The Mercado, and other markets like it, are the beating heart of the energy access market in Ethiopia. They are deeply connected to informal networks that have low transaction costs, high flexibility, wide geographic reach, and deep access to the most remote areas of the country. These features make such networks the backbone of many developing markets like Ethiopia and the channel of choice for energy access suppliers looking for large transaction volumes, low costs and speed-to-market.
A focus on volume is understandable in a market that offers razor thin margins. Customers have very low purchasing power and are therefore highly price sensitive. A slight increase in prices can put products out of reach for a large segment of customers. Selling through the informal sector then is not only financially attractive for enterprises due to scale and lower transaction costs but also a key lever in reaching the largest number of consumers.
The Mercado is notorious, of course. It is a black market. The authorities try to crack down on it. Formal businesses complain about unfair price competition due to avoided taxes. Many buyers with access to formal markets often avoid it for fear of being cheated. Moreover, international development financing efforts altogether overlooks this market segment.

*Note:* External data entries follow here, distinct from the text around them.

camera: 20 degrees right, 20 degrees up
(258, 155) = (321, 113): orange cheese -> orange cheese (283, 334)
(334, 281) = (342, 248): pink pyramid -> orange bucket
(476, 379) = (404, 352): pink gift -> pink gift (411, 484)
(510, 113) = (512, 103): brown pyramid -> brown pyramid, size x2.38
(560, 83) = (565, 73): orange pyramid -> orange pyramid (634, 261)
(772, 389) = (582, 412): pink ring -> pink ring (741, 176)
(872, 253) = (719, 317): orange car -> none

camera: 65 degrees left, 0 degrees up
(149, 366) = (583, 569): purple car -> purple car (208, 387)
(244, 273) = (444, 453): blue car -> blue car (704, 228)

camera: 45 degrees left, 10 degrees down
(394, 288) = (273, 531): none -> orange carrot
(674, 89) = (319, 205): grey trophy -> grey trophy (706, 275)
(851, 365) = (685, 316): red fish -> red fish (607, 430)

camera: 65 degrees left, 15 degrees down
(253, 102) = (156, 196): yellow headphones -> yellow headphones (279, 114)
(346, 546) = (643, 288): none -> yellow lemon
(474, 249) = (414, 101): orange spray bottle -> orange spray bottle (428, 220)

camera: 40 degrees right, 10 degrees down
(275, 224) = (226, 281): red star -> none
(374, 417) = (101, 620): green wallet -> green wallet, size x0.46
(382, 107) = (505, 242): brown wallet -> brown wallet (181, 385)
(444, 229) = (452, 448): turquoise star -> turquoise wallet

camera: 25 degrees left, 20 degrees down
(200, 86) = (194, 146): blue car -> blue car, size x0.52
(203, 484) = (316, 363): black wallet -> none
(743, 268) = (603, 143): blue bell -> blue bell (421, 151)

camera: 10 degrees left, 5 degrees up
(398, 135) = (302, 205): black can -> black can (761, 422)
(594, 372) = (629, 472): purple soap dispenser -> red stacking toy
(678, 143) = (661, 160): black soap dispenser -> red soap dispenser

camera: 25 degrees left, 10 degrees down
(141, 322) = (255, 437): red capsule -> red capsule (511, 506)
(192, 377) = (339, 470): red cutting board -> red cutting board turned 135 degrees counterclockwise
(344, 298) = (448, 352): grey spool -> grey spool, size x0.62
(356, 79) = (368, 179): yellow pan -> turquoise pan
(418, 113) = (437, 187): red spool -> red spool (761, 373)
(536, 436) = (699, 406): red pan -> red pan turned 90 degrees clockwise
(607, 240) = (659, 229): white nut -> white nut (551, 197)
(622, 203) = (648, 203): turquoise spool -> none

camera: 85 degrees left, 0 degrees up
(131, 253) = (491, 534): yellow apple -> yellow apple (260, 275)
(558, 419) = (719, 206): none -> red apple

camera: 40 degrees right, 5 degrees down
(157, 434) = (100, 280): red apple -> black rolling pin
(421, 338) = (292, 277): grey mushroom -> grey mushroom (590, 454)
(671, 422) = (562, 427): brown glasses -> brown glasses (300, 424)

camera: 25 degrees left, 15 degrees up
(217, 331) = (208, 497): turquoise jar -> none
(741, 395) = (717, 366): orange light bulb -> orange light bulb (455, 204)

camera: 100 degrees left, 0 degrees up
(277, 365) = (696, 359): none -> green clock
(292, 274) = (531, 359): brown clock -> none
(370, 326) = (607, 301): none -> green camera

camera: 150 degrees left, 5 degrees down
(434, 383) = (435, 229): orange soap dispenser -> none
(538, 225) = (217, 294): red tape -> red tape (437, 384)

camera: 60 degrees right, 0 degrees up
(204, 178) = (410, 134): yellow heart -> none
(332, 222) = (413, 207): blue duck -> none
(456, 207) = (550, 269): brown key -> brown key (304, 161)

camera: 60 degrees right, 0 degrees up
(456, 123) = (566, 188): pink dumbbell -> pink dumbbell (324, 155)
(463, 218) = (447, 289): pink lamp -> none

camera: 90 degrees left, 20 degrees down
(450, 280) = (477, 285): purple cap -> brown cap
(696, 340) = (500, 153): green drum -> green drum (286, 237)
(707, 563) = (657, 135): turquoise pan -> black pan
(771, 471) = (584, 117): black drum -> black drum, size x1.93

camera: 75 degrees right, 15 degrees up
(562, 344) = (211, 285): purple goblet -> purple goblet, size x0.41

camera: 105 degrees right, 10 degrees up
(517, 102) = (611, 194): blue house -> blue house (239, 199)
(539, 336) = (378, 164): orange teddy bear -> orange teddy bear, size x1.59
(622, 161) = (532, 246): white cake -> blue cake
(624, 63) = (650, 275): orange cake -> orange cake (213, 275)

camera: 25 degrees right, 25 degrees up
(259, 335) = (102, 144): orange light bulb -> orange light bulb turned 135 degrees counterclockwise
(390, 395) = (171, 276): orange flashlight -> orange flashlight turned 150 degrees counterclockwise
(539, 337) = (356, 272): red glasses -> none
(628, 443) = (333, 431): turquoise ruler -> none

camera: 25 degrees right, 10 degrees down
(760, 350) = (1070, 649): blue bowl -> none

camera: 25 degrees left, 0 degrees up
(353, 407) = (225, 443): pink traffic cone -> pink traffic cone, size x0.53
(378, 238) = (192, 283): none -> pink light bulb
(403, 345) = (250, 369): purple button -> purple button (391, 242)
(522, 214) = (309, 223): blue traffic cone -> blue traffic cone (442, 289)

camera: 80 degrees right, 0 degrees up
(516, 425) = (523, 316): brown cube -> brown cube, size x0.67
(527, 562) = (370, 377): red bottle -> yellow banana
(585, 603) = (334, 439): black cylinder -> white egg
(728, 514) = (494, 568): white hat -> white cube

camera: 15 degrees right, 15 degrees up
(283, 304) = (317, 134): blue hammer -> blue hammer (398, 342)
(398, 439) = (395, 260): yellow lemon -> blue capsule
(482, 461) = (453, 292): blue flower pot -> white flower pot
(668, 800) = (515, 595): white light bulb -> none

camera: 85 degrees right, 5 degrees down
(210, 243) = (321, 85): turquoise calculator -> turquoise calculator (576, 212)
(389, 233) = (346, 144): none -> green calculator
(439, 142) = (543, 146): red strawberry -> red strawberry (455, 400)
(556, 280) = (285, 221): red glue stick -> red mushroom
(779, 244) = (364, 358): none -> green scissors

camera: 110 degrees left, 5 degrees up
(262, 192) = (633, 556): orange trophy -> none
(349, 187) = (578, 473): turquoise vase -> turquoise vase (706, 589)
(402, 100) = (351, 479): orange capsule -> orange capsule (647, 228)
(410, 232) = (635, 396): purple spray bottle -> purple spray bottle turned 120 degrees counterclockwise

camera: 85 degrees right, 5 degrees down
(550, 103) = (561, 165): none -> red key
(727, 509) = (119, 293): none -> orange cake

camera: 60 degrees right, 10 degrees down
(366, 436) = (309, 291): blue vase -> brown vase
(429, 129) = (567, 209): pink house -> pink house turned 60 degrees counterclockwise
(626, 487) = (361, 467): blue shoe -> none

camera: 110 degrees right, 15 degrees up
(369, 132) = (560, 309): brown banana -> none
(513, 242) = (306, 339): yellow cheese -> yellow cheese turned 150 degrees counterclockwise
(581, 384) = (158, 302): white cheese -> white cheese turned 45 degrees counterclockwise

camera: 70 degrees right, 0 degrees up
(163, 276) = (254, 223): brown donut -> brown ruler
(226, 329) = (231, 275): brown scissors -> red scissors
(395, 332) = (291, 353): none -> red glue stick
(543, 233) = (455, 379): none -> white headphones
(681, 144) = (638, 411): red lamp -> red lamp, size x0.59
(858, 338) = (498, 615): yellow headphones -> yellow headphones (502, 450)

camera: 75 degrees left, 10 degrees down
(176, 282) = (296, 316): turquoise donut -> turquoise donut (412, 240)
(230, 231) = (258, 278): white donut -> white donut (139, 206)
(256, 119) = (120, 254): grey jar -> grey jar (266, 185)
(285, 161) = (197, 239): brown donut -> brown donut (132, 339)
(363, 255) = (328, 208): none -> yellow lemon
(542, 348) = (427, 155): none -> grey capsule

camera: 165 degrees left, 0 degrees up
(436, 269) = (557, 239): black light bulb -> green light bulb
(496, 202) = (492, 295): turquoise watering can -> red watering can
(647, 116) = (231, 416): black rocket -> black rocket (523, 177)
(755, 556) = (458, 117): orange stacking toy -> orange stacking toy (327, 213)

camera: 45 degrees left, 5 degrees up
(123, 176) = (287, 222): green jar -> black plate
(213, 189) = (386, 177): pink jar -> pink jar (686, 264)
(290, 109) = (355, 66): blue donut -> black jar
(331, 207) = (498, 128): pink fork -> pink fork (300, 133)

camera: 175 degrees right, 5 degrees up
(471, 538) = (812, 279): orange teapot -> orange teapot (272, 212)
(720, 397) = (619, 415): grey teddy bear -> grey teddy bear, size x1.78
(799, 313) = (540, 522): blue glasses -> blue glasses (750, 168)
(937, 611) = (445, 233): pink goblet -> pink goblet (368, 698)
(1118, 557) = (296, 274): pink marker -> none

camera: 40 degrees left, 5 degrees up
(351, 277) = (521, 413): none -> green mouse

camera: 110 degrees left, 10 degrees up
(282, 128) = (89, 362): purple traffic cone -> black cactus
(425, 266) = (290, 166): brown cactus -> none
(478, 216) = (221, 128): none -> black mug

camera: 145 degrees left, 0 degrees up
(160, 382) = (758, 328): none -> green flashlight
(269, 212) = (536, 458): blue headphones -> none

If we are serious about improving energy access for the poor, there is a trade-off to address. We have to recognize the advantages of the informal sector and develop an approach that incorporates and leverages its many strengths. For a start, we need to recognize the scale and reach of informal markets and find ways to include them when planning for energy access. By failing to do so, we are failing to turn lights on in the homes of many of the poor that rely on such markets. The next time I visit Ethiopia, I will start my journey of inquiry at the Mercado rather than finishing there.
By Mohit Anand. A version of this article was first published on Greentech Media.
The views in this article are my own and do not reflect the views or findings of any studies or organizations mentioned.